CONSIGNE -
D'après l'extrait sur le code de justice administrative, que fait le président d'une cour administrative d'appel ou d'un tribunal administratif saisi de conclusions qu'il estime relever de la compétence du Conseil d'État ?

TEXTE EXTRAIT -
-------------------------

4. Toutefois, d'une part, aux termes de l'article R. 351-2 du code de justice administrative : " Lorsqu'une cour administrative d'appel ou un tribunal administratif est saisi de conclusions qu'il estime relever de la compétence du Conseil d'État, son président transmet sans délai le dossier au Conseil d'État qui poursuit l'instruction de l'affaire. (...) ". Aux termes de l'article R. 351-4 du même code : " Lorsque tout ou partie des conclusions dont est saisi un tribunal administratif, une cour administrative d'appel ou le Conseil d'État relève de la compétence d'une de ces juridictions administratives, le tribunal administratif, la cour administrative d'appel ou le Conseil d'État, selon le cas, est compétent, nonobstant les règles de répartition des compétences entre juridictions administratives, pour rejeter les conclusions entachées d'une irrecevabilité manifeste insusceptible d'être couverte en cours d'instance, pour constater qu'il n'y a pas lieu de statuer sur tout ou partie des conclusions ou pour rejeter la requête en se fondant sur l'irrecevabilité manifeste de la demande de première instance. ".

-------------------------

DONNÉES AFFICHÉES -
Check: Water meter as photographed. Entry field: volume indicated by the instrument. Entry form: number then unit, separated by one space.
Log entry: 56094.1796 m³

-------------------------

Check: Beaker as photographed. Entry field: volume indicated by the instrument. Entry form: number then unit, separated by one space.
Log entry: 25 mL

-------------------------

RÉPONSE -
Il transmet sans délai le dossier au Conseil d'État.